- _Work required_
Find each line in the records below that contains the word "appear", and copy those lines.

- _Exercise materials_

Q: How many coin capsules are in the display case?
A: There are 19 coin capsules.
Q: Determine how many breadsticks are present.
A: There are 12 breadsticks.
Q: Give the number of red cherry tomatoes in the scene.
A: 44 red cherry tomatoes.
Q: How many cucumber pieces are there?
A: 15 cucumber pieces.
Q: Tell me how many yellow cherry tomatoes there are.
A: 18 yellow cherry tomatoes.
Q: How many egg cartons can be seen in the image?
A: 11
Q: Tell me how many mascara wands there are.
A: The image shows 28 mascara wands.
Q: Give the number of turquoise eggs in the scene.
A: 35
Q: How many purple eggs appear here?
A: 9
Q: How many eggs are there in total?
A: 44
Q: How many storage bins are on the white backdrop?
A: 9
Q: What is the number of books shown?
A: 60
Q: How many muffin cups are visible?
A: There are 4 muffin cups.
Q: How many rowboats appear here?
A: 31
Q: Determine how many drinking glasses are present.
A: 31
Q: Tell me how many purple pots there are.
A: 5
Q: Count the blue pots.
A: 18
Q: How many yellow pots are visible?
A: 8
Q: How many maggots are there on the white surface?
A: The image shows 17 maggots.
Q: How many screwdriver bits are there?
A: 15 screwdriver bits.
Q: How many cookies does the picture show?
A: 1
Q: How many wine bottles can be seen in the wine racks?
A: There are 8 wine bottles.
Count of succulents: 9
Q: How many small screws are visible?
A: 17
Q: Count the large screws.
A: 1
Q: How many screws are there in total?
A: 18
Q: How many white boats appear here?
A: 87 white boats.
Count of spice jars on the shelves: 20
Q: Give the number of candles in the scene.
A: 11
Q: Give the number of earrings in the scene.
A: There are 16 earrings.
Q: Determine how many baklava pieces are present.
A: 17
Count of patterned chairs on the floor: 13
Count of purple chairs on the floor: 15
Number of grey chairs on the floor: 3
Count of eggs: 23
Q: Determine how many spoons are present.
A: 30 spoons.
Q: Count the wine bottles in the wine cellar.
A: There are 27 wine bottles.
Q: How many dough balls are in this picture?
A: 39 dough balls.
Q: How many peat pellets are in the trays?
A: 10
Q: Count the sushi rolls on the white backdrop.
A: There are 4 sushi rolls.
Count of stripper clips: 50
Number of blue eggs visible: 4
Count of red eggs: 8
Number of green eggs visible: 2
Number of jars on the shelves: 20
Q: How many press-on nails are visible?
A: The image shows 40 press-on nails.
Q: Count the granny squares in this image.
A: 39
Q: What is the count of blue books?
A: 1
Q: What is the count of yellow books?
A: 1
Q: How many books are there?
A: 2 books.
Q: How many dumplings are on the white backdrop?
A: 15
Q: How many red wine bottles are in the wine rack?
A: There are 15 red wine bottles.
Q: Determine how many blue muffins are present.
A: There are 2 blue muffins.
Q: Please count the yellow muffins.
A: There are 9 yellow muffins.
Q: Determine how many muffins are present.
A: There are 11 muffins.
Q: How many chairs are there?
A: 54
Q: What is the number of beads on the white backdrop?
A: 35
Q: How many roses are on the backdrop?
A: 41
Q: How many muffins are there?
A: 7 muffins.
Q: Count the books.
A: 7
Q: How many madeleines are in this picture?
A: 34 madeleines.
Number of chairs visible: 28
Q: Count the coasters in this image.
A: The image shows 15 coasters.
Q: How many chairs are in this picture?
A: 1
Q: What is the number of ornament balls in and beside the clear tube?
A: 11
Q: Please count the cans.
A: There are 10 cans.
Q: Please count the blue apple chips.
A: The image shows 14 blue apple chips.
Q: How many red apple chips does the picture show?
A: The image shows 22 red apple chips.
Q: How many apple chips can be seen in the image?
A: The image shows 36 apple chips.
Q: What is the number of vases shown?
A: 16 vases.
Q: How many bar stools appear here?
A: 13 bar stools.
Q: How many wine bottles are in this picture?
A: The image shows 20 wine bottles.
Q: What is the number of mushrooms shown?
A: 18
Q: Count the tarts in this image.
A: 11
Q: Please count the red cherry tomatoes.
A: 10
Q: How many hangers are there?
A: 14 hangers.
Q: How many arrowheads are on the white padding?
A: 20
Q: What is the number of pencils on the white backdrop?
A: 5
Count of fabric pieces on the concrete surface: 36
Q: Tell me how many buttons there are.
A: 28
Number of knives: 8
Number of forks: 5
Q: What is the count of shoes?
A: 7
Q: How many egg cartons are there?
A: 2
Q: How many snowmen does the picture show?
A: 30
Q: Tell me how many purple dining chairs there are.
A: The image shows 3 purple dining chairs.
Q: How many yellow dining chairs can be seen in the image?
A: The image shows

- _Expected answer_
Q: How many purple eggs appear here?
Q: How many rowboats appear here?
Q: How many white boats appear here?
Q: How many bar stools appear here?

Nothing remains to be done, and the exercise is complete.